- Genre: Classical music
- Dates: August–December
- Location(s): Bratislava, Vienna, Weimar
- Years active: 2018
- Founders: Krisztina Gyöpös
- Website: hummelfestpressburg.com

= Hummel Fest =

Music festival for the commemoration of Johann Nepomuk Hummel

Hummel Fest is an international music festival of pieces written by Johann Nepomuk Hummel which was founded as a commemoration of this composer on the occasion of his 240th birth anniversary on the initiative of pianist Krisztina Gyöpös It comprises concerts and other events, such as courses, masterclasses, ballet performances, selection of opera and exhibitions. Events of the festival take place on places associated with the life of Hummel: Bratislava, Vienna and Weimar.

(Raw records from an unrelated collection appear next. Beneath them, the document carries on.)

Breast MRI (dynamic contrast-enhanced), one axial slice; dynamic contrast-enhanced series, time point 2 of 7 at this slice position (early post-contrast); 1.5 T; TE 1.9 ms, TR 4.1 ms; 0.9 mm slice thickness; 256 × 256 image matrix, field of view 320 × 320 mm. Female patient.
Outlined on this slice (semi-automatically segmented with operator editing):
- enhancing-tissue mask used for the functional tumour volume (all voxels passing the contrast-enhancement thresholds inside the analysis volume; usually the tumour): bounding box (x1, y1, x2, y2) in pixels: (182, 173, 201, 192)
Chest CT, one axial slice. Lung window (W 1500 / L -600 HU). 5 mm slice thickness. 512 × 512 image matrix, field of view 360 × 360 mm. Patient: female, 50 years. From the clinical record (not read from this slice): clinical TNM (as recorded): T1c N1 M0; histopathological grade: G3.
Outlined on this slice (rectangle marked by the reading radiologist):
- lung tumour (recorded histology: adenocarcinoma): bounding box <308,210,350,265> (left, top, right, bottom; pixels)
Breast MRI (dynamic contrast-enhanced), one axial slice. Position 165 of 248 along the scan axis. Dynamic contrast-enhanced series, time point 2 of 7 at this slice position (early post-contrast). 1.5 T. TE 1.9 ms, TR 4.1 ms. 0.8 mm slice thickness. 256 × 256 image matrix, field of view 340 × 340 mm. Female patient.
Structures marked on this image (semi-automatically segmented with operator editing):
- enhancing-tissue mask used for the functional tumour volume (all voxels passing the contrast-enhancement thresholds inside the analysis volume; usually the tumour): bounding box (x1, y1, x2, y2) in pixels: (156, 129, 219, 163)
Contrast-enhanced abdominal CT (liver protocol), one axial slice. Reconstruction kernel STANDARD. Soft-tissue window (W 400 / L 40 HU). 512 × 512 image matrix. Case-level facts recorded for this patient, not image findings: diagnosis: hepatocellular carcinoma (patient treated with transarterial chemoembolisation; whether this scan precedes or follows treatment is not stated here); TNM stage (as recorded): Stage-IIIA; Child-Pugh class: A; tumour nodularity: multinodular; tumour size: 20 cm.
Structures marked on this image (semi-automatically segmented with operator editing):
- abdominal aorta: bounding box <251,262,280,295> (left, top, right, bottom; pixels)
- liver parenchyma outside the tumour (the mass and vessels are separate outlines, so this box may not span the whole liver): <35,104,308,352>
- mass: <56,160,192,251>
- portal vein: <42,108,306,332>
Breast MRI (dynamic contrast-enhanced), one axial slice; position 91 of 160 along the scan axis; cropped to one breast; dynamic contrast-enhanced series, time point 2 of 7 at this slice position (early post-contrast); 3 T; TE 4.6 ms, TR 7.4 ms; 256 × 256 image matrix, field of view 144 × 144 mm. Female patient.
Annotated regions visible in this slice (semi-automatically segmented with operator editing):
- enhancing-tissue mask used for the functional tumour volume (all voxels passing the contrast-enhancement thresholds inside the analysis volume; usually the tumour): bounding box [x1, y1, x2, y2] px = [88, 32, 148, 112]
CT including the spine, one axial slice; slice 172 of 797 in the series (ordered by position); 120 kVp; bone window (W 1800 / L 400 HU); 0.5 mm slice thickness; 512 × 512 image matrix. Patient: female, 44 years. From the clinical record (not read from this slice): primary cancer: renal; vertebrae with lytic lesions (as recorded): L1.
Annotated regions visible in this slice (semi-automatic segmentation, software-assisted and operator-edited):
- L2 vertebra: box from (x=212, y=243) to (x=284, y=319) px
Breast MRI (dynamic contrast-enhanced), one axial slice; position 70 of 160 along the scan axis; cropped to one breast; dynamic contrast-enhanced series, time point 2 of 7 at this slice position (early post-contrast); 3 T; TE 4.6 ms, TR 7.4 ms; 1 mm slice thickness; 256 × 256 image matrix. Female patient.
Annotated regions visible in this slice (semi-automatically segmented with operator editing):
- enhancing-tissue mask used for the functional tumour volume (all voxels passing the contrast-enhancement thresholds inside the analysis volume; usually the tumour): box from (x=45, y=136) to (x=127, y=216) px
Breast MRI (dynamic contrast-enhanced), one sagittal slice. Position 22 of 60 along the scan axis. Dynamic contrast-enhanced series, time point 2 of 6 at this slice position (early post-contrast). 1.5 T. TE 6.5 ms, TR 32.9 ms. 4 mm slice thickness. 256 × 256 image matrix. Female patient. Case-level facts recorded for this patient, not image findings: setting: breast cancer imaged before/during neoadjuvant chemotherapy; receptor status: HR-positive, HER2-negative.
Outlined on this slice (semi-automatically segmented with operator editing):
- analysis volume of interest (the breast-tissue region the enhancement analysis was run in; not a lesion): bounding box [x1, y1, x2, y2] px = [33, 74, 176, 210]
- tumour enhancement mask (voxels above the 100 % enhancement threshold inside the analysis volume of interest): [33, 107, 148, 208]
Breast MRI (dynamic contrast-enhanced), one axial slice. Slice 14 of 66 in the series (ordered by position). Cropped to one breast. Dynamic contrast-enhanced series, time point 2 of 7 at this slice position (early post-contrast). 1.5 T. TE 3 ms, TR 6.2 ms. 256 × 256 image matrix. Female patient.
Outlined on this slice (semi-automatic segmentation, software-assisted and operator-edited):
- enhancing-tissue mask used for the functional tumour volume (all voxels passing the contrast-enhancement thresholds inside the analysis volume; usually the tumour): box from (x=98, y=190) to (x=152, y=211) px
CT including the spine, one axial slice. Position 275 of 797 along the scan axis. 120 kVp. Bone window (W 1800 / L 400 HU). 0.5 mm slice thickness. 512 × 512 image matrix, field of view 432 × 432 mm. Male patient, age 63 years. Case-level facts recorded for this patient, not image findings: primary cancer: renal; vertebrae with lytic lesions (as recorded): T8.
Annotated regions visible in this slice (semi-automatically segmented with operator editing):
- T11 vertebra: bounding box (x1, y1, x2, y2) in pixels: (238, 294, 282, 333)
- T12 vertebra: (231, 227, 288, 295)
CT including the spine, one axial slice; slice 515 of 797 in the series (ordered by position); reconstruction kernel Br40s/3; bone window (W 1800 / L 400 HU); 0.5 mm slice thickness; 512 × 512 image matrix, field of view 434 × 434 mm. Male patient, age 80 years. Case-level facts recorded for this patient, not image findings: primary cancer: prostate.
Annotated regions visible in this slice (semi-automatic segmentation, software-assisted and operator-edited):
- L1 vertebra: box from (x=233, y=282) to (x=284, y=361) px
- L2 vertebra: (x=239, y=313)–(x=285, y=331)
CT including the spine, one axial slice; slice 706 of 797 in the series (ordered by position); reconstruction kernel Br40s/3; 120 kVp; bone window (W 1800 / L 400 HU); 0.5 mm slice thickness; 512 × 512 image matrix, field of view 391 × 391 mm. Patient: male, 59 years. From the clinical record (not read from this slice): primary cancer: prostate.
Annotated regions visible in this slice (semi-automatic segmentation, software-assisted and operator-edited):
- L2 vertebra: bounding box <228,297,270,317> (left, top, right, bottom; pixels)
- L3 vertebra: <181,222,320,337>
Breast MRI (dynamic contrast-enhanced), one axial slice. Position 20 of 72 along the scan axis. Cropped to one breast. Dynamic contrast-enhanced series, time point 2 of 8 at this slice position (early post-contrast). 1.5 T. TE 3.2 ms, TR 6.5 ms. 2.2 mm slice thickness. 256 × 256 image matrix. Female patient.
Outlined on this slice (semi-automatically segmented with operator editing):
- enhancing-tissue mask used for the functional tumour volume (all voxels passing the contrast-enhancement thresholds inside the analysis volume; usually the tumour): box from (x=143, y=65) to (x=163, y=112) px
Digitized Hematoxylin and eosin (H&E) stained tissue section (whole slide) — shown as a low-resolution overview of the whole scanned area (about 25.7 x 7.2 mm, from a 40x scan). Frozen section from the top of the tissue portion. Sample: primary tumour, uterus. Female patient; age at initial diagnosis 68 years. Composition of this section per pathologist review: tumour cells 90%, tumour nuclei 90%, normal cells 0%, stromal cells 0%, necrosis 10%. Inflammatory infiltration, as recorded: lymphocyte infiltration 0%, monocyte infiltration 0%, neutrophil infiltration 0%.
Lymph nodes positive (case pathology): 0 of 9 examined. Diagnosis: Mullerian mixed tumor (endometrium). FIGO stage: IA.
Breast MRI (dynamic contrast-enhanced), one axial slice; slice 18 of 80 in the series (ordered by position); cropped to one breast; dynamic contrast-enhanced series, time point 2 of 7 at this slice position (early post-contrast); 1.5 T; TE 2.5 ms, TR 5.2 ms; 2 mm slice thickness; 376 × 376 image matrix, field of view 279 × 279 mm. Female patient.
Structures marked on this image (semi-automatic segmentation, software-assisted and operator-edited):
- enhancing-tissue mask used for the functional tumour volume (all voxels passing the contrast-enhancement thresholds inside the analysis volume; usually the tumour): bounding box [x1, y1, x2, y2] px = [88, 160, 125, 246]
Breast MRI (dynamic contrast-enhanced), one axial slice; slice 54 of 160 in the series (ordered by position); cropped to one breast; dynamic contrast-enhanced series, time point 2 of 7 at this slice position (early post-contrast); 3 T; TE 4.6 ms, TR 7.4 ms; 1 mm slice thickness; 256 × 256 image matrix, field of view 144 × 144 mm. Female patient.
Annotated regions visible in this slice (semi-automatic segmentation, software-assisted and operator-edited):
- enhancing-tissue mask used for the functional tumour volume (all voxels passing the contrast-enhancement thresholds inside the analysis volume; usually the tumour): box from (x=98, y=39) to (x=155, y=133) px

The first year of the festival was organised in 2018, when eminent artists from Bratislava, Vienna, Weimar, Hamburg, Budapest, The Hague, Soul, and Zürich and students and teachers from different universities presented themselves to the audience. The festival began with an opening concert on 11 August 2018 in the Primate's Palace in Bratislava. The last event held in Bratislava took place on 6 November. One concert was also held in Vienna on 11 September. The first year of the festival was concluded by a series of concerts and events in Weimar from 6 to 9 December.